MiMo-V2.5 is a native omnimodal language model developed by Xiaomi, designed to process and understand text, image, video, and audio within a unified architecture. It is built on a Sparse Mixture-of-Experts (MoE) framework, consisting of 310 billion total parameters with 15 billion active per token. The model is optimized for agentic performance and long-context reasoning, succeeding previous iterations with significant improvements in cross-modal perception and token efficiency.
The model's backbone utilizes a hybrid attention architecture that interleaves local Sliding Window Attention (SWA) and Global Attention (GA) at a 5:1 ratio. This configuration is designed to reduce memory overhead and KV-cache storage by approximately six times while sustaining coherence across its 1,048,576 token (1M) context window. For enhanced generation speed, it integrates a three-layer Multi-Token Prediction (MTP) head, which enables faster inference through speculative decoding techniques.

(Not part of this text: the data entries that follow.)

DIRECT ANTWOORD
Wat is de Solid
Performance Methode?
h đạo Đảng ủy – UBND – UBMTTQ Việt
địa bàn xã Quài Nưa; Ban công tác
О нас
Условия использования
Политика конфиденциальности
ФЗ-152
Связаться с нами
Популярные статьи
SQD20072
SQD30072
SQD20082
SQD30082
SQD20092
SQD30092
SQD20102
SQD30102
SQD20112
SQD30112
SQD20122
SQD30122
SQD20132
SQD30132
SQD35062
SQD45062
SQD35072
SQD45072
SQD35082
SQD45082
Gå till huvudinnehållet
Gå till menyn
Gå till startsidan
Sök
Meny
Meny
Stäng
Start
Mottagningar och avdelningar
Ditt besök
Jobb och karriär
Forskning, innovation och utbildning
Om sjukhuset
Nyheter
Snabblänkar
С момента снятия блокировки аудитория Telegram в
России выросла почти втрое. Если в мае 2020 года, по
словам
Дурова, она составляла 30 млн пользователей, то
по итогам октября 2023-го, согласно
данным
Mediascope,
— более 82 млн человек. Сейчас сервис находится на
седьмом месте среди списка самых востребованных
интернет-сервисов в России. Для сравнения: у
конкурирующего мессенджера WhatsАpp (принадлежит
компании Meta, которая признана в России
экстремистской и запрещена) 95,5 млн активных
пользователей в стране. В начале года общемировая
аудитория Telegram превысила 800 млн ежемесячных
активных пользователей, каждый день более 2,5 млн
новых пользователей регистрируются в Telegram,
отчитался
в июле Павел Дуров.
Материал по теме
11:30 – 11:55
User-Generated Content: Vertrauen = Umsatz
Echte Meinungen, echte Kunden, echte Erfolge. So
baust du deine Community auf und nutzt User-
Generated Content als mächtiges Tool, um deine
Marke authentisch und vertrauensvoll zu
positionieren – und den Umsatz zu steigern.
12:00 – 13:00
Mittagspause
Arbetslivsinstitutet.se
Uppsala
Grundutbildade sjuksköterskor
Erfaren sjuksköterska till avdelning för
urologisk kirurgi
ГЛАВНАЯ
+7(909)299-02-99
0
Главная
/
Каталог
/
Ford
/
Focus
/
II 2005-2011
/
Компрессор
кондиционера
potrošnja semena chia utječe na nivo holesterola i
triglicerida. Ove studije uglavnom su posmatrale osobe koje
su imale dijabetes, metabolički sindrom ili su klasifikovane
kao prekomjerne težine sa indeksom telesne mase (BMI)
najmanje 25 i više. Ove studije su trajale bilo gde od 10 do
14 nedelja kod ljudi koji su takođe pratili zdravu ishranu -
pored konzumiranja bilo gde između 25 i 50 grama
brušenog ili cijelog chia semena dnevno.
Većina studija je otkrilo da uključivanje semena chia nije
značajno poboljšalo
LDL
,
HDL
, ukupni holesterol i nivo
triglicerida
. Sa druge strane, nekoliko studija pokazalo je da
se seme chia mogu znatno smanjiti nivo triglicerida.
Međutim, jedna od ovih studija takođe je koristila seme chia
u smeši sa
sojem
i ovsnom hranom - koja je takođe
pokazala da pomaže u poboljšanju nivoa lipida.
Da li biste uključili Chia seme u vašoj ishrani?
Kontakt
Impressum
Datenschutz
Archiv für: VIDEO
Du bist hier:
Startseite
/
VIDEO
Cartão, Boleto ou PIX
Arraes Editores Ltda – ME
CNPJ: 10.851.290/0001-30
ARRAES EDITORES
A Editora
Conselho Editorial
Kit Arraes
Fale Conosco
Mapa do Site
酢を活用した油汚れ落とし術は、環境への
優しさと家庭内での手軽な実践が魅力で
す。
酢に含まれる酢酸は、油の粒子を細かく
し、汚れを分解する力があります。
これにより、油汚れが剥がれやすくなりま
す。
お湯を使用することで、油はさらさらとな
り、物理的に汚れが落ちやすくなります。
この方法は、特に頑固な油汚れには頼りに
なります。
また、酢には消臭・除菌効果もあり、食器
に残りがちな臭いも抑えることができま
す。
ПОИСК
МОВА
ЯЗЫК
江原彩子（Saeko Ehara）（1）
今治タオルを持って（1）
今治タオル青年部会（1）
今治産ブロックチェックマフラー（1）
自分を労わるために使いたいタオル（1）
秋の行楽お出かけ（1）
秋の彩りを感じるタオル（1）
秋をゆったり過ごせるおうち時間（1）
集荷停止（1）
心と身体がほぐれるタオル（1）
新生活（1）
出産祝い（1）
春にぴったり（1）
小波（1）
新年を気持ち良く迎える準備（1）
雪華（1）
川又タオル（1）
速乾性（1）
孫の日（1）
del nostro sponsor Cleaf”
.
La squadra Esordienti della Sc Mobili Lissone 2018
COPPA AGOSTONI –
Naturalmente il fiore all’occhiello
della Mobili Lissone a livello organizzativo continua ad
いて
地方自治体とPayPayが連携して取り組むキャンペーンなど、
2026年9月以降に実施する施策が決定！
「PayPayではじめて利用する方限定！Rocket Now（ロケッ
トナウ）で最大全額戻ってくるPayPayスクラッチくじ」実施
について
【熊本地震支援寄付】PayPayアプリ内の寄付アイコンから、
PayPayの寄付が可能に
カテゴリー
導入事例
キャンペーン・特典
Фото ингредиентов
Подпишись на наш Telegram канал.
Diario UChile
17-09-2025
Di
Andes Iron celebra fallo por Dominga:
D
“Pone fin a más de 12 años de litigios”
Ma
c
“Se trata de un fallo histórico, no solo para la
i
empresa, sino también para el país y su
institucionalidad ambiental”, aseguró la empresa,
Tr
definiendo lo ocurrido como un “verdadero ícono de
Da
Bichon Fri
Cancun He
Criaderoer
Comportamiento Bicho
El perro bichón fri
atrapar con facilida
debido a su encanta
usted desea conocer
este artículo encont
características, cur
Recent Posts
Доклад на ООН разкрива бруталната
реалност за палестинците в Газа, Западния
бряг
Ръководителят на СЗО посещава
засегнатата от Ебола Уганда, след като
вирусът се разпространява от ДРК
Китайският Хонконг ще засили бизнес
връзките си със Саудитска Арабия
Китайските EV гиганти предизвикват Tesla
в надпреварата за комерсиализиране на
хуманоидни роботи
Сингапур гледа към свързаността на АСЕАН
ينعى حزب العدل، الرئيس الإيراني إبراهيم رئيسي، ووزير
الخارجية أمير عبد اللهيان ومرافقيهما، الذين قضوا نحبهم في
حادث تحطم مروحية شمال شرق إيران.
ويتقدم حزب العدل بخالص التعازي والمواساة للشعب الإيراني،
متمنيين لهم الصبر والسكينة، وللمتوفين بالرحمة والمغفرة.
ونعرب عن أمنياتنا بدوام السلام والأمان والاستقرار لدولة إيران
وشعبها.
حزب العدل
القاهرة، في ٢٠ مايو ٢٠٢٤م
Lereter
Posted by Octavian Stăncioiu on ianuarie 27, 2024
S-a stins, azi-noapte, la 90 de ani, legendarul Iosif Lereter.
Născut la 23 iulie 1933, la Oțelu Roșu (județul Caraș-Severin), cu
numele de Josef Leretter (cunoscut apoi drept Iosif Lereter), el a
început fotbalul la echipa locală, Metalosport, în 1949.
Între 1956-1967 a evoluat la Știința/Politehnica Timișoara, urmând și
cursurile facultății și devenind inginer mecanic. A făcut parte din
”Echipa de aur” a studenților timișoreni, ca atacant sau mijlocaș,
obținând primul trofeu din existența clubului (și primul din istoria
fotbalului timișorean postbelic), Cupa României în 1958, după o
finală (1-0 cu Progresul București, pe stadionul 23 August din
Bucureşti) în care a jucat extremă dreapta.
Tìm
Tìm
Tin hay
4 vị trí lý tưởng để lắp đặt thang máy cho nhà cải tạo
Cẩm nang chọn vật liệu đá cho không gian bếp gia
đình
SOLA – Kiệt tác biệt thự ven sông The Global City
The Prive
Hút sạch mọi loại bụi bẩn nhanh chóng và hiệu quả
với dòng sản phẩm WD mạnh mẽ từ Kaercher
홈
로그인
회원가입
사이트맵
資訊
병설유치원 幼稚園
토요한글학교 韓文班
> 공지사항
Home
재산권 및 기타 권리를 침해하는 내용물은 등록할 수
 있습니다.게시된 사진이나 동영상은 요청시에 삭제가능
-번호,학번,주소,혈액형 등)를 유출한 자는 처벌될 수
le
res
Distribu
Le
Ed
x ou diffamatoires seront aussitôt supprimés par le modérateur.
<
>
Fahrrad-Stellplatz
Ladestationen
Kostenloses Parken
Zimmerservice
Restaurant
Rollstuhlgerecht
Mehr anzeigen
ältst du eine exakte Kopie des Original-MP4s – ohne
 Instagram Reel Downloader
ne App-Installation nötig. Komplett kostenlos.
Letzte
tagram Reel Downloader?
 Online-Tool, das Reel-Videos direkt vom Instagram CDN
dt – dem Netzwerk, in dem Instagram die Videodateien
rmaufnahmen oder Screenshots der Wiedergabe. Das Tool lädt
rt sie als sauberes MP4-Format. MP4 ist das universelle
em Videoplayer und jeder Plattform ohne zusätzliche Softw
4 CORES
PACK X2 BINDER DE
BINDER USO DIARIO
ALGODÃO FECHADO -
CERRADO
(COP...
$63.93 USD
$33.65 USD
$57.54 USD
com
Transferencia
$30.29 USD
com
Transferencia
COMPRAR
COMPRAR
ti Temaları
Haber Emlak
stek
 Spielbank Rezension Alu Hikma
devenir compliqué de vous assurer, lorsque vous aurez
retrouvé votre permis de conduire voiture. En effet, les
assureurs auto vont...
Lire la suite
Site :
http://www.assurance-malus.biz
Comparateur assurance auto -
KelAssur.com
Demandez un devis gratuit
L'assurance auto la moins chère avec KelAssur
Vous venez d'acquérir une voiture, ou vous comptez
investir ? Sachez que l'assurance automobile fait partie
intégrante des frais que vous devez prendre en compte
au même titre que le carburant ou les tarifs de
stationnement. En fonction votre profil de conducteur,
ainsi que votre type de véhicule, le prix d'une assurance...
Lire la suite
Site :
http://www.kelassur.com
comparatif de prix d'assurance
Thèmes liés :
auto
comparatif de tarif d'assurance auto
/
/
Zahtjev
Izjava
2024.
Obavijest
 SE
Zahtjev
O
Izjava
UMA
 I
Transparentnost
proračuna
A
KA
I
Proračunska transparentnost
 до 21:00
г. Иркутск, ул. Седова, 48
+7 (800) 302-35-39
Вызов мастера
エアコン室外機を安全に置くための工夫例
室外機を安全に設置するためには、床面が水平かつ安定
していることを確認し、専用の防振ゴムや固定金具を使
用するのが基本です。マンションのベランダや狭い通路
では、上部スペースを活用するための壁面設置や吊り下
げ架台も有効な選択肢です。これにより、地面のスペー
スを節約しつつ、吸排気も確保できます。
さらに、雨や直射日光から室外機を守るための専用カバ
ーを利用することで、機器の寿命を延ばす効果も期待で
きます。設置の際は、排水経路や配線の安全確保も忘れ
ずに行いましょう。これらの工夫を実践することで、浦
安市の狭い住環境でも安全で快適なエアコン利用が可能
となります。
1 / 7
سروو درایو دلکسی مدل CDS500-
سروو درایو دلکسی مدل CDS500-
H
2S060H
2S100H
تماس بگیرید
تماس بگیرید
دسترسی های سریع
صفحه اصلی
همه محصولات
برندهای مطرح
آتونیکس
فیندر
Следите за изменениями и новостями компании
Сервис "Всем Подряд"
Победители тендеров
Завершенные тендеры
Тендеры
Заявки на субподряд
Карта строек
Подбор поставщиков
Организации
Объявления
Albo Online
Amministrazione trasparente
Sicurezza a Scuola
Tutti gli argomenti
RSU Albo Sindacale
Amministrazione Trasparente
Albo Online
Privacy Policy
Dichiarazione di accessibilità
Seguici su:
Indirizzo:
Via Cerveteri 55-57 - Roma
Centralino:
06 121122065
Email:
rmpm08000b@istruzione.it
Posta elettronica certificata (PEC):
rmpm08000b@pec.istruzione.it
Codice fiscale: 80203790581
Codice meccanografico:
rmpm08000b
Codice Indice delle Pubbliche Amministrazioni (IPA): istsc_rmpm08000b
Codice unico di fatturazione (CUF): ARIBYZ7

Training for MiMo-V2.5 followed a rigorous five-stage pipeline, including large-scale pre-training on 48 trillion tokens and specialized post-training. This process incorporates Supervised Fine-Tuning (SFT), agentic reinforcement learning, and Multi-Teacher On-Policy Distillation (MOPD) to refine its ability to handle complex, long-horizon tasks and tool-use scenarios. Its multimodal capabilities are supported by dedicated vision and audio encoders, allowing the model to reason seamlessly across different types of input data.
The model is released under the MIT License, encouraging open-source collaboration and commercial application. It supports a native "thinking" mode for reasoning-heavy queries, and official recommendations suggest using a temperature of 1.0 and top_p of 0.95 for standard generation tasks.